Frequently Asked Questions

What is Project Freedom?
Project Freedom is the US naval operation Trump announced Sunday night, May 3, 2026, and launched Monday May 4. US Navy guided-missile destroyers escort US-flagged merchant ships through the Strait of Hormuz, which Iran has been blocking against nearly all shipping since February 28, 2026. Two US merchant vessels successfully transited the strait under escort on day one. Iran fired cruise missiles, drones, and small boats at US ships during the operation; none struck targets. The operation is open-ended.
How does the Strait of Hormuz affect US import costs?
Roughly 20% of the world's seaborne oil normally passes through Hormuz. The closure since February 28 pushed Brent crude from $61 at the start of 2026 to over $110 today, and US retail gasoline from under $3 to $4.46. Carriers added war risk surcharges, rerouted some shipments via the Cape of Good Hope (adding 10–15 days transit), and saw marine insurance premiums multiply. Petroleum-derived inputs — plastics, synthetic textiles, chemicals — got more expensive at the source. Every one of those cost lines flows into US landed costs, even on goods sourced outside the Middle East.
Are tariff refunds still available with the war ongoing?
Yes. The IEEPA refund process is administrative, not affected by the Hormuz situation. The Supreme Court invalidated IEEPA reciprocal tariffs on February 20, 2026; CBP opened the CAPE Declaration portal on April 20. The window covers IEEPA duty paid between April 5, 2025 and February 23, 2026. The pressure point on this is the government's deadline to appeal the CIT's nationwide refund order, which runs through approximately June 7. Refunds processed and paid before any Federal Circuit stay are unlikely to be clawed back. Refunds still in queue when a stay drops are exposed.

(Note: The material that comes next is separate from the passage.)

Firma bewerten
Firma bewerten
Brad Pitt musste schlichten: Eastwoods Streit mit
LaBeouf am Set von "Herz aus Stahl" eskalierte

What can importers do about rising shipping costs?
Three concrete moves: recalculate landed costs with current spot rates and fuel surcharges (the numbers from a month ago are stale); lock in freight rates with longer-term contracts where carriers will offer rate caps; and file your IEEPA refund claim before June 7 to recover capital that offsets the rising cost base. For importers with $250,000+ in estimated refunds, a pre-filing audit catches data issues before submission — the rejection rate on CAPE filings is currently 15% and the 80-day Phase 1 window keeps running on every liquidated entry while you fix problems.